GREENSBORO, N.C. -- Statistics show that the millennial generation is opting to rent instead of buying a home.
Millennials, a definition from Merriam Webster: A person born in the 1980s or 1990s.
A definition from Urban Dictionary: Born between 1982 and 1994, this generation is something special, because Mom and Dad and their fifth grade teacher told them so. Plus they have a whole shelf of participation trophies sitting at home so it has to be true.
Millennials have all kinds of stereotypes and now, WFMY News 2's Liz Crawford found another one to add to the list. They're longtime home renters.
"If I was going to be married. Maybe I'd want to get my own piece of land or something like that, but most people are just doing what I'm doing," said Adam Clayton.
Adam rents an apartment in City View, a complex in downtown Greensboro. He's an accountant who graduated from UNCG a few years ago. At 24, Adam is a millennial renter and he's not alone.
"They're not afraid to get up and move some place completely different so as a result they want to be in an environment that they can easily move," said Kelly Marks, a realtor with Re/Max Greensboro.
According to a USA Today analysis of Census Bureau data, between the years of 2006 and 2011, 25 to 34-year-old renters increased by more than 1 million. The number who owned dropped nearly 1.4 million.
Millennials like having flexibility, knowing they can easily move for a job. Plus, city living with all the fixings is appealing to young professionals.

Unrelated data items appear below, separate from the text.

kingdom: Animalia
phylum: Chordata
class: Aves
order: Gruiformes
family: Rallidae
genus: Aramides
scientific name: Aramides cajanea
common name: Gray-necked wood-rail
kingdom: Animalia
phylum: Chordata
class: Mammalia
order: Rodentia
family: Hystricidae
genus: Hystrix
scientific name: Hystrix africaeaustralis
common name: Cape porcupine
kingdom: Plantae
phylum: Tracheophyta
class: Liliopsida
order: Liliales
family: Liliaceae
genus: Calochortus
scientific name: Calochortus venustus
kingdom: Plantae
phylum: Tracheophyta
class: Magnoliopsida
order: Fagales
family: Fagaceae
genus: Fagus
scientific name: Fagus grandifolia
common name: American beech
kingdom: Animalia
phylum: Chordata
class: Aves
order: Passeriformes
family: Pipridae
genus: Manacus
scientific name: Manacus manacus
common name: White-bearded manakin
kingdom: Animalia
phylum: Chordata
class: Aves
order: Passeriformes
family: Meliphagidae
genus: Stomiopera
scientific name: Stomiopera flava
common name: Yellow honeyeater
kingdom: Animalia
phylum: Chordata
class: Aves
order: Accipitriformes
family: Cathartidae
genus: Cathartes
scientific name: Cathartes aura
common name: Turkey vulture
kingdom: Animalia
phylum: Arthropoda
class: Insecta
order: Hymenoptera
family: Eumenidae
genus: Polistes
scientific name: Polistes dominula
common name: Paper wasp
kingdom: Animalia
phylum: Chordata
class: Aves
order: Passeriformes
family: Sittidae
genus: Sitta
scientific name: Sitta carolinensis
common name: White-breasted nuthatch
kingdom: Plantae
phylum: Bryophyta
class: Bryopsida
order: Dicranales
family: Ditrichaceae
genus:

Adam Clayton said, "If I want to go to the gym, that's here. If I want to go swim, we've got the pool, the clubhouse is a good space to entertain."
Turns out, the delay in home ownership isn't hurting the market. Realtor, Kelly Marks, says there is a generation looking to buy. They're just slightly older than what we saw in previous generations.
A Trulia survey found that 94 percent of renters ages 18-34 plan to buy a home someday.
The millennial trend brings a new option home owners should consider.
"Many people have refinanced and really renting isn't a bad option for a home owner because they're cash flowing out very close to what the mortgage is or maybe even a slightly positive cash flow," said Marks.
And for millennials, it might not be the white picket fence, just a new definition to the American dream.
"We're living good right now. I have a little money left over at the end of the day," said Clayton.